Goiânia, 02 (AE) - Seis agentes carcerários eram mantidos como reféns até as 18 horas de hoje por presos rebelados na Casa de Prisão Provisória de Goiânia. O líder do motim é Osmar Martins, um dos sequestradores do compositor Wellington de Camargo, irmão da dupla de cantores sertanejos Zezé di Camargo e Luciano. Depois de 24 horas de expectativa e sem nenhuma pauta de reinvindicações apresentada pelos rebelados
o serviço de inteligência da Secretaria de Segurança Pública descobriu que o objetivo dos presos é fugir do presídio. As exigências incluem dez carros, armas pesadas, R$ 50 mil em dinheiro e a permanência dos reféns em poder dos bandidos.
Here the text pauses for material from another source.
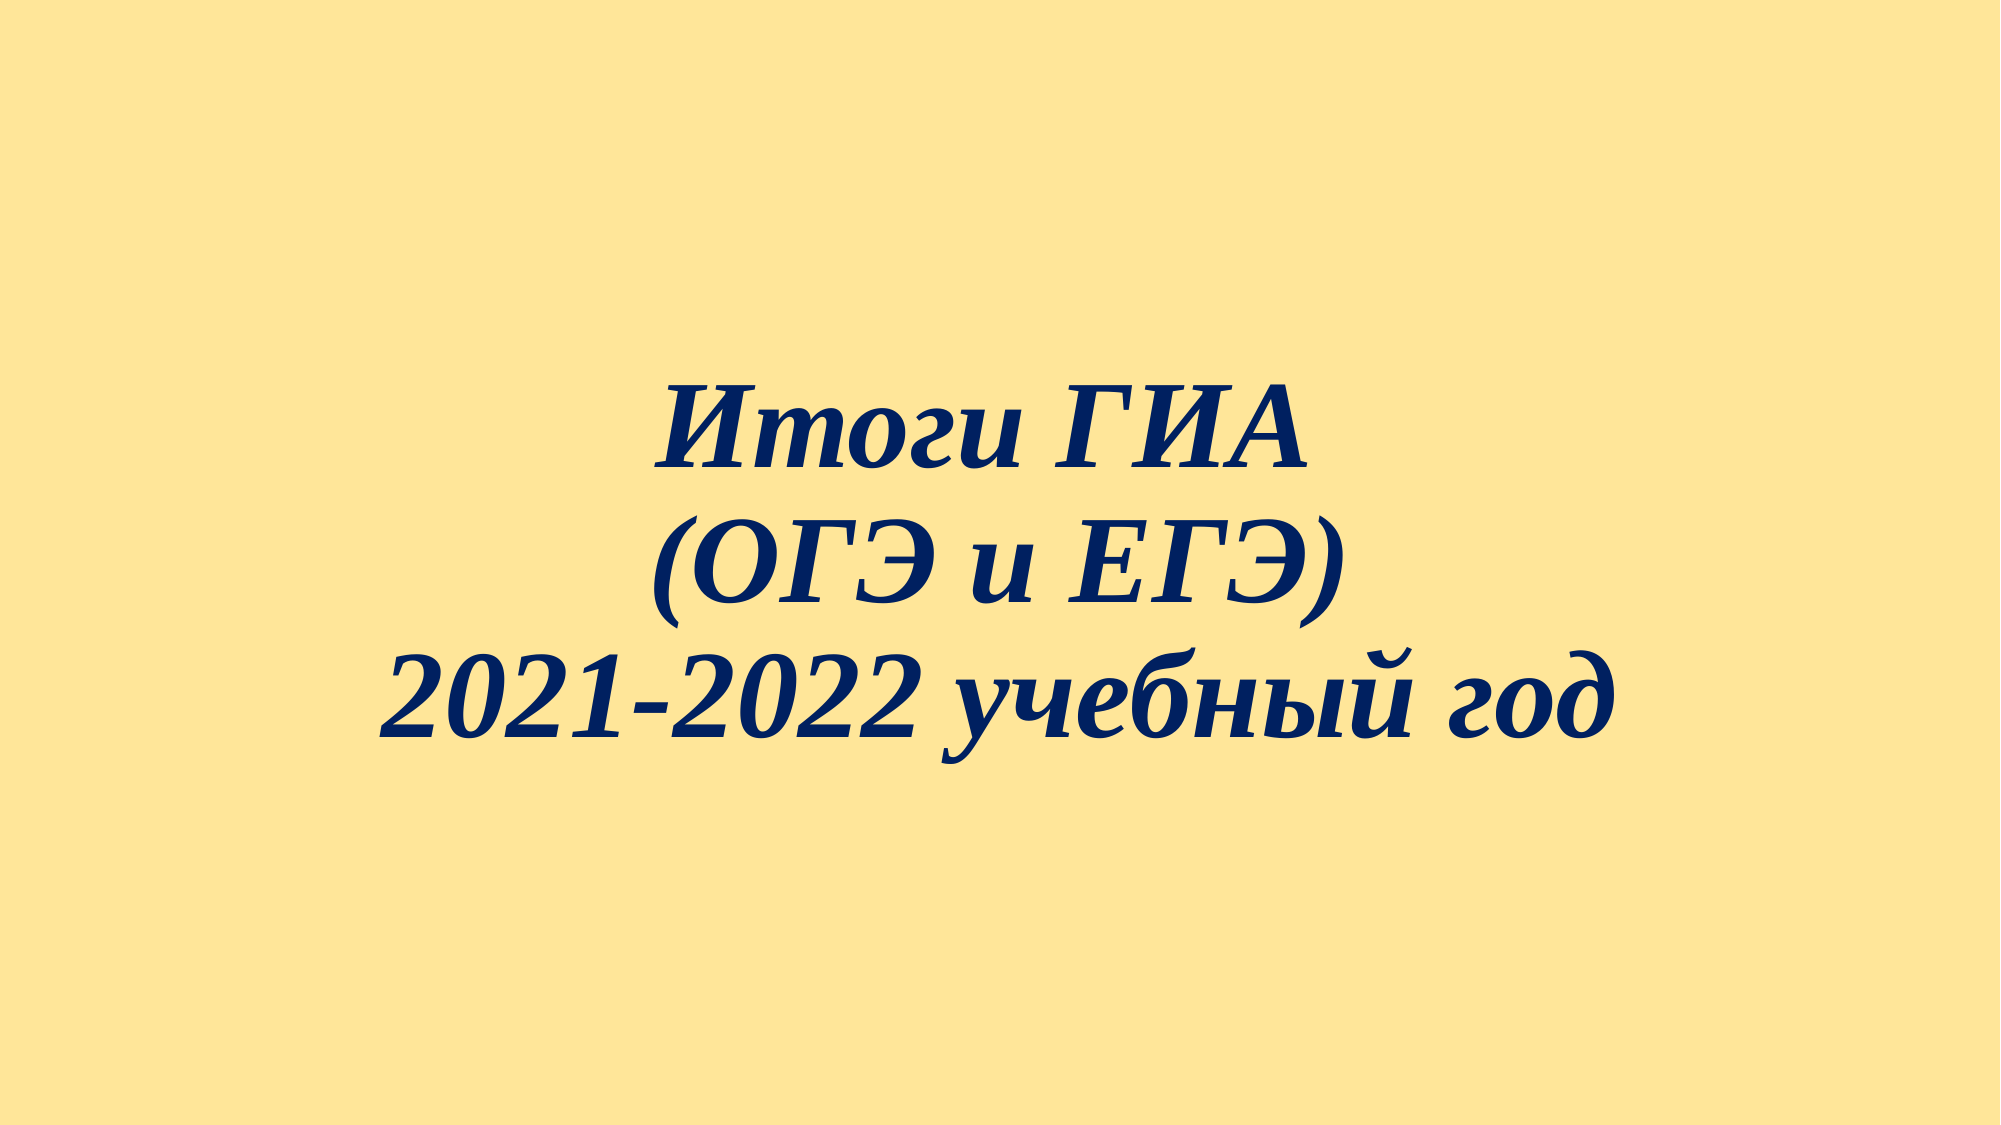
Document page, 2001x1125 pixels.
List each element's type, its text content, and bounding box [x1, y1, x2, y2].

title Итоги ГИА (ОГЭ и ЕГЭ) 2021-2022 учебный год [362, 261, 1638, 772]
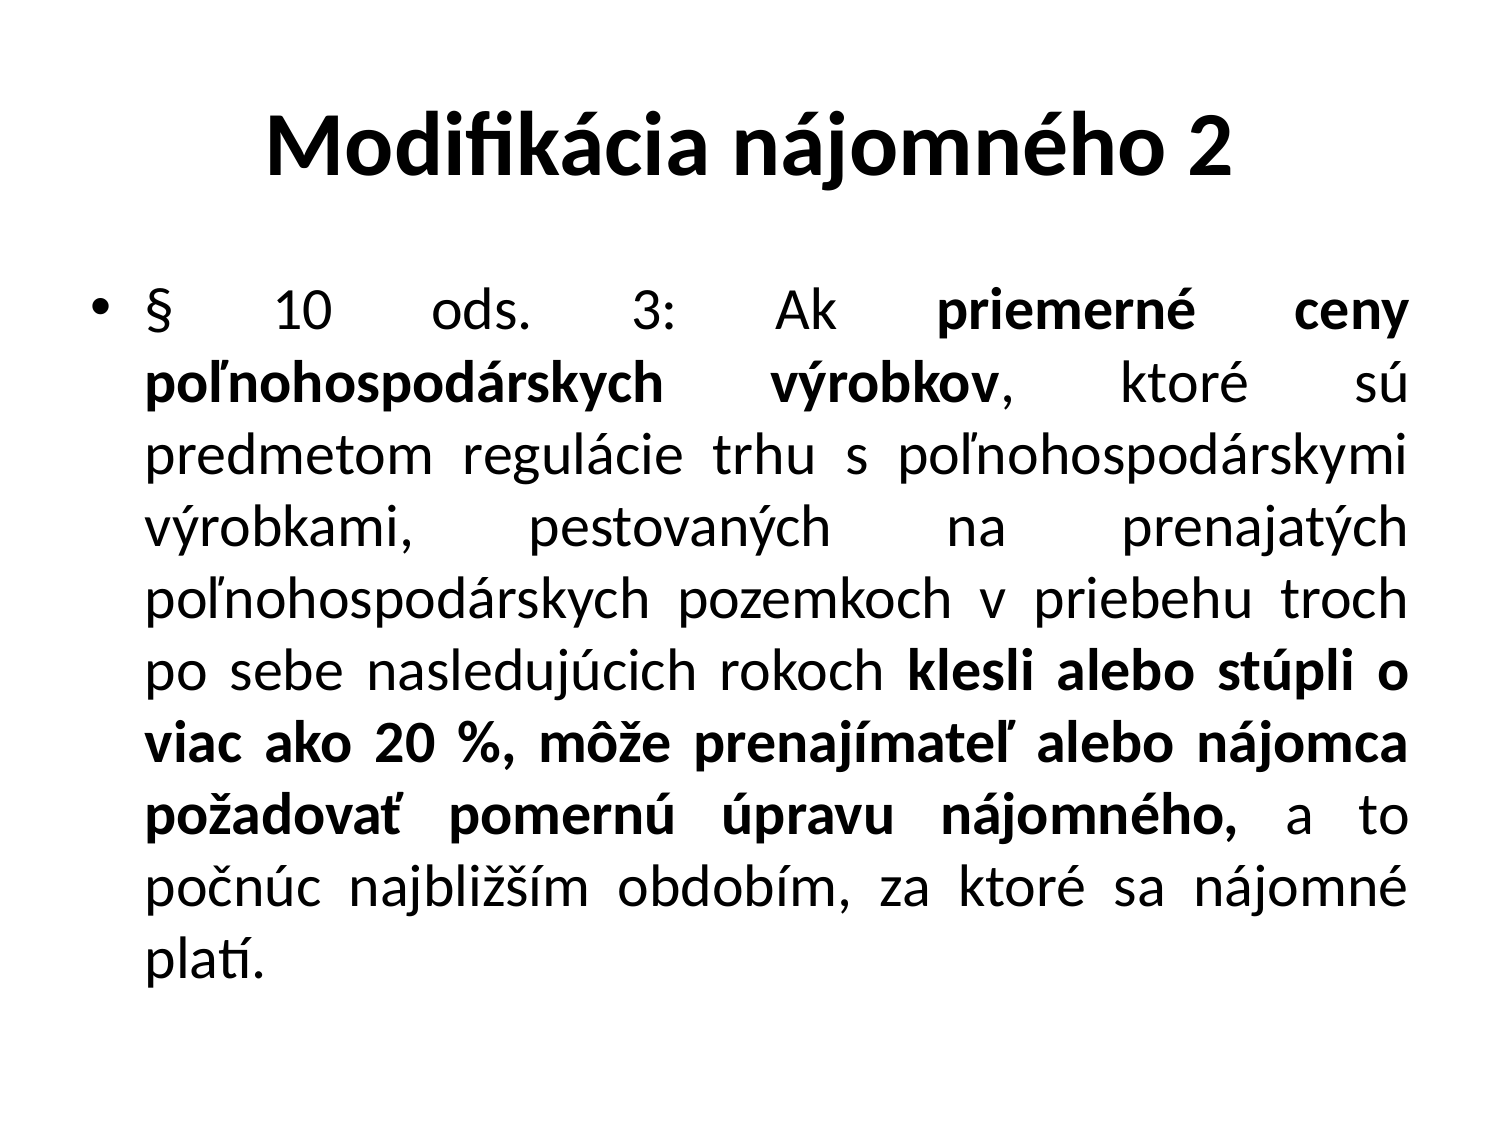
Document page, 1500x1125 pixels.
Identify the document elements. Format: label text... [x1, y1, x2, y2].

A pauta de exigências foi considerada inadmissível pelo secretário de Segurança Pública, Demóstenes Xavier Torres, que prefere negociar com o sequestrador. "Nosso primeiro objetivo é libertar os reféns com vida", afirmou. Para o coronel Efigêncio
chefe do Comando de Policiamento Metropolitano, a possibilidade de invadir o presídio não pode ser descartada. "Pode existir essa possiblidade", admitiu.
No fim da tarde de hoje, o secretário de Segurança Pública permanecia reunido com uma comissão dos presos rebelados
mas nenhuma pauta oficial de reivindicações foi apresentada.
Entre os reféns estão seis agentes carcerários. Cinco deles são mulheres: Kenesi Raquel da Silva, Ana Carolina Silva Ribeiro, Núbia Mara Martins Marques, Edilamar Fernandes Parreira e Fátima Jesus Santos. O único homem entre os reféns é Wilson Santana da Silva.
O motim começou por volta das 18 horas de ontem, quando os presos do pavilhão 3 prenderam os reféns e tomaram o prédio. O movimento dos presos ocorre menos de um mês depois da última rebelião, que durou 20 horas. Duas professoras e dois agentes carcerários foram mantidos reféns naquela ocasião.